= Work instructions =
Reproduce every line of text in the records below, character for character and in the same order.

= Material shown =

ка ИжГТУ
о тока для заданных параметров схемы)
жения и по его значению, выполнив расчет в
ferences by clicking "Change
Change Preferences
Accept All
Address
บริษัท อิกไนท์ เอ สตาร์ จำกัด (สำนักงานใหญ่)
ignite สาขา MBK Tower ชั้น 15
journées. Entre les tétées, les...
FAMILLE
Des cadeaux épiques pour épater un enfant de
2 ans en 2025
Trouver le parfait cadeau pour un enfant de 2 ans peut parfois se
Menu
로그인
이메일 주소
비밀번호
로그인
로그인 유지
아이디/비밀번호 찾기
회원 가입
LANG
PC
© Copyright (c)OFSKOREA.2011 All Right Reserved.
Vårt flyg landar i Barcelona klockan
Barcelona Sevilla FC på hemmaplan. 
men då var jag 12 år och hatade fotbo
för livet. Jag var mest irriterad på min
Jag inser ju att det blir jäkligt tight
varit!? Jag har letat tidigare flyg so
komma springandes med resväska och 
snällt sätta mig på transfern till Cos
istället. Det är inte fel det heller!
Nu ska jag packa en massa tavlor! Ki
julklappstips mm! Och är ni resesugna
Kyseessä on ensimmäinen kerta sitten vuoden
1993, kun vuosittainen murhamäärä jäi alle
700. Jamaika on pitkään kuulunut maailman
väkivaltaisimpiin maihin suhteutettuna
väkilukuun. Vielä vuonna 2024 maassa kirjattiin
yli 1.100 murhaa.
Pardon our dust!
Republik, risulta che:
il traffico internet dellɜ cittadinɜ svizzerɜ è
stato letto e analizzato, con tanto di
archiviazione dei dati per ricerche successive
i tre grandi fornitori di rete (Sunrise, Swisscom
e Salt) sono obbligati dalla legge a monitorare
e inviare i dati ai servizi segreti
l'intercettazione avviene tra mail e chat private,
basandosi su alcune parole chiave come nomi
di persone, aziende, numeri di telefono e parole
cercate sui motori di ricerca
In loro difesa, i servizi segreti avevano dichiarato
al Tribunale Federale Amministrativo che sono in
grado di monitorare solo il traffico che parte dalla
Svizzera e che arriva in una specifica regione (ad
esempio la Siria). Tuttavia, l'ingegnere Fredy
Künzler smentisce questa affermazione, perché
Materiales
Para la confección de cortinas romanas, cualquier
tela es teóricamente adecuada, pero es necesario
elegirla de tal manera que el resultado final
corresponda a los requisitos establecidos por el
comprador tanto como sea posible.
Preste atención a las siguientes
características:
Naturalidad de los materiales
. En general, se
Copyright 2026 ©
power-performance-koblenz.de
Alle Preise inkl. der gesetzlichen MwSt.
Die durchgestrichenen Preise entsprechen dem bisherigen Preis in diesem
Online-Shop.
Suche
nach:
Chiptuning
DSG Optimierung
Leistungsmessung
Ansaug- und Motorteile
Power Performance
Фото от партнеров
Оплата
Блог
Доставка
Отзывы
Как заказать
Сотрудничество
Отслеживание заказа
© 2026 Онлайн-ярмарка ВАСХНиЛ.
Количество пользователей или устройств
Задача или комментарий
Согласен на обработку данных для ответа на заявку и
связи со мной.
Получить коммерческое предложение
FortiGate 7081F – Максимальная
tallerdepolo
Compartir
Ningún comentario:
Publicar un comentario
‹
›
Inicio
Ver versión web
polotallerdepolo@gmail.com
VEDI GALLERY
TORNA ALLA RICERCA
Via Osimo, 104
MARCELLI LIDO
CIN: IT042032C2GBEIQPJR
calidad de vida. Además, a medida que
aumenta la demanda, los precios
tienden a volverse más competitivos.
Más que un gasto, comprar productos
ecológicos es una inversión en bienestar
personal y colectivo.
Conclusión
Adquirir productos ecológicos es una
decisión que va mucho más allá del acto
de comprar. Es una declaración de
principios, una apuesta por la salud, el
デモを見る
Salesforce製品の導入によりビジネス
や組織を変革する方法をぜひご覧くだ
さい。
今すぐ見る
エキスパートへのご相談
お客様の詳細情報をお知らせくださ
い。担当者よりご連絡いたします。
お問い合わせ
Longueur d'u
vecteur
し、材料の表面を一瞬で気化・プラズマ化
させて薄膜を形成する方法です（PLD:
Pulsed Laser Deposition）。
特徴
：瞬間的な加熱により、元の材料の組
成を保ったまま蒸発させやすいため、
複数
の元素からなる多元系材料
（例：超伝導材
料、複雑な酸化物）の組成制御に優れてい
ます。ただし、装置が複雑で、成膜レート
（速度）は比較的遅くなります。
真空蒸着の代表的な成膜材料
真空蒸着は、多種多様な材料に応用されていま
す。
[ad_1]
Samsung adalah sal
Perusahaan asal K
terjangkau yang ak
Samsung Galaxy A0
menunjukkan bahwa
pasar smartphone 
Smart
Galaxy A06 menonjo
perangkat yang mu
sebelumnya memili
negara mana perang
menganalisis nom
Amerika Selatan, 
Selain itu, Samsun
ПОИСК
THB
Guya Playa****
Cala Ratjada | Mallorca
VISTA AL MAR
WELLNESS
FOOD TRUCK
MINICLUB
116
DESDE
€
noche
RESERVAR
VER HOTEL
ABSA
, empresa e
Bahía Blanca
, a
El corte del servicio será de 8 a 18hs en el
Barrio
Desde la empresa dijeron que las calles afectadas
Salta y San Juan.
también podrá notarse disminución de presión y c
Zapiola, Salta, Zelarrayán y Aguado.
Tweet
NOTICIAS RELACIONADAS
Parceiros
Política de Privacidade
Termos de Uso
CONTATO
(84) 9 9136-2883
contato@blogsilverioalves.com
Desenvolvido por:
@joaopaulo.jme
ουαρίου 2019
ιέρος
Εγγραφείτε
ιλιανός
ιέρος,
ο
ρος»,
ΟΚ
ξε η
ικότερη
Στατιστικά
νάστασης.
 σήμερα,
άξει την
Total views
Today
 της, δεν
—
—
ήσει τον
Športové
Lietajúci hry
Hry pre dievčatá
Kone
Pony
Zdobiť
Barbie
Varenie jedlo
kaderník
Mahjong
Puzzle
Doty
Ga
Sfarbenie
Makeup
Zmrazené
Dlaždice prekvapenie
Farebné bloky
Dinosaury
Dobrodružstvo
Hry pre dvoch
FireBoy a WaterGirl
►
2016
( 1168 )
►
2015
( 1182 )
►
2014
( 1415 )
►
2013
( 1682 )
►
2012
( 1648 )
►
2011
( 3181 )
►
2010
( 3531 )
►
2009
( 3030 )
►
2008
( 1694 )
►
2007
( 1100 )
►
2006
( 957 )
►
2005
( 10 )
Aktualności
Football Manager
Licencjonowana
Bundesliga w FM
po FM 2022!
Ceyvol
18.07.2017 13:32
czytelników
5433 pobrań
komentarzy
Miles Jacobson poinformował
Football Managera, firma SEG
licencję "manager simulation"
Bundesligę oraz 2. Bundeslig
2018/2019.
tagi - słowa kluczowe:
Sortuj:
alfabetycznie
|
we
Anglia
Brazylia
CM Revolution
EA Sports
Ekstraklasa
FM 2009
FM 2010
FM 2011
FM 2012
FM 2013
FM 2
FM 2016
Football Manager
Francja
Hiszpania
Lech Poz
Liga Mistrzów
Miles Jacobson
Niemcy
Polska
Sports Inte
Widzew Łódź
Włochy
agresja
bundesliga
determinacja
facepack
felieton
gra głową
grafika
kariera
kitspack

= Problem solution =
ка ИжГТУ
о тока для заданных параметров схемы)
жения и по его значению, выполнив расчет в
ferences by clicking "Change
Change Preferences
Accept All
Address
บริษัท อิกไนท์ เอ สตาร์ จำกัด (สำนักงานใหญ่)
ignite สาขา MBK Tower ชั้น 15
journées. Entre les tétées, les...
FAMILLE
Des cadeaux épiques pour épater un enfant de
2 ans en 2025
Trouver le parfait cadeau pour un enfant de 2 ans peut parfois se
Menu
로그인
이메일 주소
비밀번호
로그인
로그인 유지
아이디/비밀번호 찾기
회원 가입
LANG
PC
© Copyright (c)OFSKOREA.2011 All Right Reserved.
Vårt flyg landar i Barcelona klockan
Barcelona Sevilla FC på hemmaplan. 
men då var jag 12 år och hatade fotbo
för livet. Jag var mest irriterad på min
Jag inser ju att det blir jäkligt tight
varit!? Jag har letat tidigare flyg so
komma springandes med resväska och 
snällt sätta mig på transfern till Cos
istället. Det är inte fel det heller!
Nu ska jag packa en massa tavlor! Ki
julklappstips mm! Och är ni resesugna
Kyseessä on ensimmäinen kerta sitten vuoden
1993, kun vuosittainen murhamäärä jäi alle
700. Jamaika on pitkään kuulunut maailman
väkivaltaisimpiin maihin suhteutettuna
väkilukuun. Vielä vuonna 2024 maassa kirjattiin
yli 1.100 murhaa.
Pardon our dust!
Republik, risulta che:
il traffico internet dellɜ cittadinɜ svizzerɜ è
stato letto e analizzato, con tanto di
archiviazione dei dati per ricerche successive
i tre grandi fornitori di rete (Sunrise, Swisscom
e Salt) sono obbligati dalla legge a monitorare
e inviare i dati ai servizi segreti
l'intercettazione avviene tra mail e chat private,
basandosi su alcune parole chiave come nomi
di persone, aziende, numeri di telefono e parole
cercate sui motori di ricerca
In loro difesa, i servizi segreti avevano dichiarato
al Tribunale Federale Amministrativo che sono in
grado di monitorare solo il traffico che parte dalla
Svizzera e che arriva in una specifica regione (ad
esempio la Siria). Tuttavia, l'ingegnere Fredy
Künzler smentisce questa affermazione, perché
Materiales
Para la confección de cortinas romanas, cualquier
tela es teóricamente adecuada, pero es necesario
elegirla de tal manera que el resultado final
corresponda a los requisitos establecidos por el
comprador tanto como sea posible.
Preste atención a las siguientes
características:
Naturalidad de los materiales
. En general, se
Copyright 2026 ©
power-performance-koblenz.de
Alle Preise inkl. der gesetzlichen MwSt.
Die durchgestrichenen Preise entsprechen dem bisherigen Preis in diesem
Online-Shop.
Suche
nach:
Chiptuning
DSG Optimierung
Leistungsmessung
Ansaug- und Motorteile
Power Performance
Фото от партнеров
Оплата
Блог
Доставка
Отзывы
Как заказать
Сотрудничество
Отслеживание заказа
© 2026 Онлайн-ярмарка ВАСХНиЛ.
Количество пользователей или устройств
Задача или комментарий
Согласен на обработку данных для ответа на заявку и
связи со мной.
Получить коммерческое предложение
FortiGate 7081F – Максимальная
tallerdepolo
Compartir
Ningún comentario:
Publicar un comentario
‹
›
Inicio
Ver versión web
polotallerdepolo@gmail.com
VEDI GALLERY
TORNA ALLA RICERCA
Via Osimo, 104
MARCELLI LIDO
CIN: IT042032C2GBEIQPJR
calidad de vida. Además, a medida que
aumenta la demanda, los precios
tienden a volverse más competitivos.
Más que un gasto, comprar productos
ecológicos es una inversión en bienestar
personal y colectivo.
Conclusión
Adquirir productos ecológicos es una
decisión que va mucho más allá del acto
de comprar. Es una declaración de
principios, una apuesta por la salud, el
デモを見る
Salesforce製品の導入によりビジネス
や組織を変革する方法をぜひご覧くだ
さい。
今すぐ見る
エキスパートへのご相談
お客様の詳細情報をお知らせくださ
い。担当者よりご連絡いたします。
お問い合わせ
Longueur d'u
vecteur
し、材料の表面を一瞬で気化・プラズマ化
させて薄膜を形成する方法です（PLD:
Pulsed Laser Deposition）。
特徴
：瞬間的な加熱により、元の材料の組
成を保ったまま蒸発させやすいため、
複数
の元素からなる多元系材料
（例：超伝導材
料、複雑な酸化物）の組成制御に優れてい
ます。ただし、装置が複雑で、成膜レート
（速度）は比較的遅くなります。
真空蒸着の代表的な成膜材料
真空蒸着は、多種多様な材料に応用されていま
す。
[ad_1]
Samsung adalah sal
Perusahaan asal K
terjangkau yang ak
Samsung Galaxy A0
menunjukkan bahwa
pasar smartphone 
Smart
Galaxy A06 menonjo
perangkat yang mu
sebelumnya memili
negara mana perang
menganalisis nom
Amerika Selatan, 
Selain itu, Samsun
ПОИСК
THB
Guya Playa****
Cala Ratjada | Mallorca
VISTA AL MAR
WELLNESS
FOOD TRUCK
MINICLUB
116
DESDE
€
noche
RESERVAR
VER HOTEL
ABSA
, empresa e
Bahía Blanca
, a
El corte del servicio será de 8 a 18hs en el
Barrio
Desde la empresa dijeron que las calles afectadas
Salta y San Juan.
también podrá notarse disminución de presión y c
Zapiola, Salta, Zelarrayán y Aguado.
Tweet
NOTICIAS RELACIONADAS
Parceiros
Política de Privacidade
Termos de Uso
CONTATO
(84) 9 9136-2883
contato@blogsilverioalves.com
Desenvolvido por:
@joaopaulo.jme
ουαρίου 2019
ιέρος
Εγγραφείτε
ιλιανός
ιέρος,
ο
ρος»,
ΟΚ
ξε η
ικότερη
Στατιστικά
νάστασης.
 σήμερα,
άξει την
Total views
Today
 της, δεν
—
—
ήσει τον
Športové
Lietajúci hry
Hry pre dievčatá
Kone
Pony
Zdobiť
Barbie
Varenie jedlo
kaderník
Mahjong
Puzzle
Doty
Ga
Sfarbenie
Makeup
Zmrazené
Dlaždice prekvapenie
Farebné bloky
Dinosaury
Dobrodružstvo
Hry pre dvoch
FireBoy a WaterGirl
►
2016
( 1168 )
►
2015
( 1182 )
►
2014
( 1415 )
►
2013
( 1682 )
►
2012
( 1648 )
►
2011
( 3181 )
►
2010
( 3531 )
►
2009
( 3030 )
►
2008
( 1694 )
►
2007
( 1100 )
►
2006
( 957 )
►
2005
( 10 )
Aktualności
Football Manager
Licencjonowana
Bundesliga w FM
po FM 2022!
Ceyvol
18.07.2017 13:32
czytelników
5433 pobrań
komentarzy
Miles Jacobson poinformował
Football Managera, firma SEG
licencję "manager simulation"
Bundesligę oraz 2. Bundeslig
2018/2019.
tagi - słowa kluczowe:
Sortuj:
alfabetycznie
|
we
Anglia
Brazylia
CM Revolution
EA Sports
Ekstraklasa
FM 2009
FM 2010
FM 2011
FM 2012
FM 2013
FM 2
FM 2016
Football Manager
Francja
Hiszpania
Lech Poz
Liga Mistrzów
Miles Jacobson
Niemcy
Polska
Sports Inte
Widzew Łódź
Włochy
agresja
bundesliga
determinacja
facepack
felieton
gra głową
grafika
kariera
kitspack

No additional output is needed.